O caso da advogada Carolina França Magalhães, morta ao ser jogada do oitavo andar de um prédio em Belo Horizonte, completa quatro anos nesta segunda-feira (8) sem resolução definitiva. O acusado, Raul Rodrigues Costa Lages, será submetido a júri popular por feminicídio, mas a data do julgamento ainda não foi definida.
Relembre o crime
Carolina morreu em 8 de junho de 2022, aos 40 anos, após cair do oitavo andar do prédio onde morava, no bairro São Bento, Região Centro-Sul de Belo Horizonte. Inicialmente tratado como suicídio, o caso ganhou nova direção em 2024, quando Raul se tornou réu por homicídio triplamente qualificado.
Reviravolta na investigação
Em outubro de 2025, a juíza Ana Carolina Rauen Lopes de Souza considerou as provas suficientes para admitir a hipótese de crime cometido por motivo torpe, contra mulher e com recurso que dificultou a defesa da vítima. Na mesma sentença, concedeu a Raul o direito de recorrer em liberdade.
Atualmente, o processo está em grau de recurso na 2ª instância do Tribunal de Justiça de Minas Gerais (TJMG). Segundo o Fórum Lafayette, o caso depende de avaliação da Corte para ser levado a júri popular. Apenas após a fase recursal, se mantida a pronúncia, o processo será redistribuído a um dos Tribunais do Júri da Capital.
Família cobra justiça
Em nota, a família de Carolina afirmou que segue carregando a lembrança de quem ela foi em vida, e não apenas a forma como partiu. O advogado e irmão da vítima, Demian Magalhães, declarou: “Quatro anos depois, seguimos cobrando justiça, acompanhando cada etapa do processo. A memória da Carol também é um compromisso. O feminicídio que a tirou de nós não é um caso isolado: é parte de uma violência que mata mulheres todos os dias no Brasil.”
Defesa do acusado
A defesa de Raul Rodrigues Costa Lages afirmou que aguardará a manifestação da Justiça. “Estamos seguros de que a verdade dos acontecimentos e a inocência de Raul serão reconhecidas”, disse o advogado Guilherme Colen.

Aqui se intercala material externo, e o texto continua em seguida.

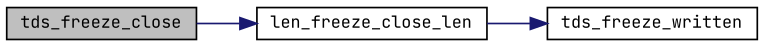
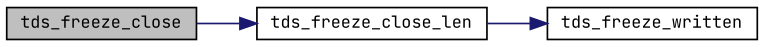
  digraph {
    fontname="JetBrains Mono"
    rankdir=LR
    node [color=black fillcolor=white fontname="JetBrains Mono" fontsize=10 shape=record style=filled]
    edge [color=midnightblue fontname="JetBrains Mono" fontsize=10 labelfontname=Helvetica labelfontsize=10 style=solid]
    n1 [fillcolor=grey75 fontcolor=black height=0.2 label=tds_freeze_close width=0.4]
-   n2 [height=0.2 label=len_freeze_close_len width=0.4]
+   n2 [height=0.2 label=tds_freeze_close_len width=0.4]
    n3 [height=0.2 label=tds_freeze_written width=0.4]
    n1 -> n2
    n2 -> n3
  }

Contradições no depoimento
Em agosto, Raul prestou depoimento à Justiça e apresentou contradições. Recusou-se a responder perguntas da acusação, limitando-se às questões da defesa e da juíza. Durante o inquérito, afirmou que estava no elevador quando Carolina caiu e ouviu um barulho forte. Em juízo, corrigiu-se, dizendo que o barulho poderia ser de fogos ou torcida durante um jogo de futebol.
Imagens de segurança mostraram que Raul acionou o elevador pelo menos quatro minutos após a queda. Ele também mudou a versão sobre ter mantido relações sexuais com a vítima no dia. Laudos confirmaram esperma no corpo de Carolina. À polícia, negou o contato; à Justiça, confirmou que ocorreu pela manhã. Raul recusou-se a fornecer material genético e, durante busca no imóvel, foram encontradas drogas em seu quarto, resultando em um Termo Circunstanciado de Ocorrência (TCO).
A defesa nega contradições, afirmando que houve apenas esclarecimentos mais detalhados.